The UN Security Council has decided to increase the number of peacekeepers in Mali. The mission will help with a fragile peace process and counter-terrorism operations.
The 15-member UN Security Council on Wednesday voted unanimously to increase the UN peacekeeping mission in Mali by some 2,500 troops in a bid to bolster a fragile peace accord and counter Islamist militants.
The French resolution will bring the international presence from 11,240 to 13,289 UN peacekeepers and also raise the number of police officers from 1,440 to 1,920 personnel.
The resolution authorizes UN forces to "take all necessary means" to fulfill its mandate to support a peace accord in northern Mali that French Ambassador Francois Delattre said was "confronted with a resilient terrorist threat" from groups tied to Al-Qaeda and jihadists.
He added "highly-specialized European contingents in terms of special forces, in terms of intelligence" will aid the mission.

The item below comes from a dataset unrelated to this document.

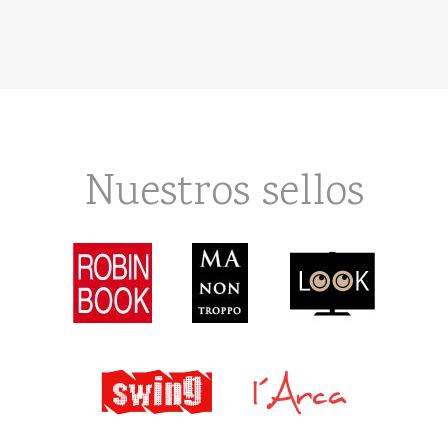
Nuestros sellos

Germany is set to up its contingent to 650 troops to provide reconnaissance and transport planes.
Mali descended into a spiral of instability in early 2012, when ethnic Tuareg rebels look advantage of a power vacuum left by a military coup in the capital Bamako to take over northern Mali in a bid for independence.
But the rebellion for Tuareg autonomy was quickly highjacked by Islamist militants, including al-Qaeda aligned groups, who were strengthen by a flood of arms and instability following the international intervention that helped oust Libyan strongman Muammar Qaddafi.
The jihadist advances led former colonial power France to intervene in January 2013 and largely push back jihadists. The UN then deployed a peacekeeping mission in July 2013 to help advance a peace process between the Mali government and Tuareg rebels, which have also fought against the jihadists.
France also has a larger counterterrorism force in Mali and the Sahel composed of some 3,000 elite troops that can provide support to the UN mission.
Al-Qaeda aligned groups, which are not a party to the peace accords, continue to carry out attacks on UN forces, making the mission the most dangerous for the blue helmets. According to the UN, 101 peacekeepers have been killed since the mission deployed.
Al-Qaeda affiliated militants in the past year have carried out a number of prominent terrorist attacks, including on a resort in Ivory Coast and hotels in Bamako and Burkina Faso.